**ZITIERTER AUSZUG**:

Schwäbische Zeitung (Biberach)
Aus dem Schatten der Leuchttürme
Biotechfirmen sind Hoffnungsträger im Kampf gegen Covid-19 – doch vielen fehlt Geld
FRANKFURT - Leuchttürme sollen bekanntlich zur Orientierung dienen und bestenfalls macht man um sie einen Bogen. In der Biotechbranche machen sie in dieser Hinsicht Probleme. Denn sie ziehen mit ihrer Leuchtkraft viel Kapital an, das dann im Zweifel kleineren Unternehmen fehlt. „Nach wie vor fehlt hierzulande ein in der Breite funktionierendes Kapitalökosystem“, sagt Siegfried Bialojan, Studienautor des Biotechnologie-Reports 2020 bei der Unternehmensberatung EY.
So hat das Biotechnologieunternehmen Biontech mit seinem Börsengang im vergangenen Jahr rund 60 Prozent des Risikokapitals der Branche in Höhe von fast einer halben Milliarde Euro eingesammelt. Kapitalgeber haben damit möglicherweise den richtigen Riecher gehabt. Denn das Unternehmen dominierte vor einigen Tagen die Schlagzeilen – als erste deutsche Firma, die einen Kandidaten für einen Impfstoff gegen Covid-19 in die klinische Prüfung schicken darf.

**AUFGABEN**:
1 - Schreiben Sie aus dem Artikel über Biotechfirmen den Abschnitt ab, der bei den Worten „Aus dem Schatten“ beginnt und nach „der Unternehmensberatung EY.“ endet.
2 - Welchen Anteil am Risikokapital der Branche hat Biontech laut dem Artikel über Biotechfirmen mit seinem Börsengang im vergangenen Jahr eingesammelt?
3 - Führen Sie alle Wörter im Artikel über Biotechfirmen auf, die den Wortteil „Kapital“ enthalten, und zwar in der Form, in der sie dort stehen.

**BEREITGESTELLTE DATEN**:

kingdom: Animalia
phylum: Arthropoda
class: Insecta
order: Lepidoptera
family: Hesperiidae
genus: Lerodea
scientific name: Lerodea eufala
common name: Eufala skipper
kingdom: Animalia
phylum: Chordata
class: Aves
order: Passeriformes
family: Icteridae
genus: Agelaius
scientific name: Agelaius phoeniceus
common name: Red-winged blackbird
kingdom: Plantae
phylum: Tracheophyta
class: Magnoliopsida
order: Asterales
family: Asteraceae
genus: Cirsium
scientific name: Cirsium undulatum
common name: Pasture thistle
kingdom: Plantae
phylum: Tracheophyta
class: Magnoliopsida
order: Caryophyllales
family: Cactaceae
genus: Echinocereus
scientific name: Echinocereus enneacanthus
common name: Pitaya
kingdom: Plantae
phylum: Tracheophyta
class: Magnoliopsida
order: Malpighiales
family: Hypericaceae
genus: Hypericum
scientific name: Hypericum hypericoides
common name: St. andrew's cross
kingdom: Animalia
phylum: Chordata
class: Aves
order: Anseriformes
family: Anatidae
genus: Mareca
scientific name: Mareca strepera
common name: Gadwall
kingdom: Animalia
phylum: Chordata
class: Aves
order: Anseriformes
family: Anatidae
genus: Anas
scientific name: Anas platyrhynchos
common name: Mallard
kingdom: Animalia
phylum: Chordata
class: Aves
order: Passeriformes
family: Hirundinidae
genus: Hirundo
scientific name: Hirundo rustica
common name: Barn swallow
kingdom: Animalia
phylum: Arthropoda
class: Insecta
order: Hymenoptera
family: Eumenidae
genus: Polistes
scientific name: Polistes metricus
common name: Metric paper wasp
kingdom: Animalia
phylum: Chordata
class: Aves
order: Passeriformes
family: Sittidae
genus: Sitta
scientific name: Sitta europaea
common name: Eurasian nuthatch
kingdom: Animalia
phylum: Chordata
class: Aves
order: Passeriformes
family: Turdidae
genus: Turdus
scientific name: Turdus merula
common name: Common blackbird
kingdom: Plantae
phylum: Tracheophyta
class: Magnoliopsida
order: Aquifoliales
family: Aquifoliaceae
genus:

**LÖSUNGEN**:
1 -
Aus dem Schatten der Leuchttürme
Biotechfirmen sind Hoffnungsträger im Kampf gegen Covid-19 – doch vielen fehlt Geld
FRANKFURT - Leuchttürme sollen bekanntlich zur Orientierung dienen und bestenfalls macht man um sie einen Bogen. In der Biotechbranche machen sie in dieser Hinsicht Probleme. Denn sie ziehen mit ihrer Leuchtkraft viel Kapital an, das dann im Zweifel kleineren Unternehmen fehlt. „Nach wie vor fehlt hierzulande ein in der Breite funktionierendes Kapitalökosystem“, sagt Siegfried Bialojan, Studienautor des Biotechnologie-Reports 2020 bei der Unternehmensberatung EY.

2 - Rund 60 Prozent.

3 - Kapital, Kapitalökosystem, Risikokapitals, Kapitalgeber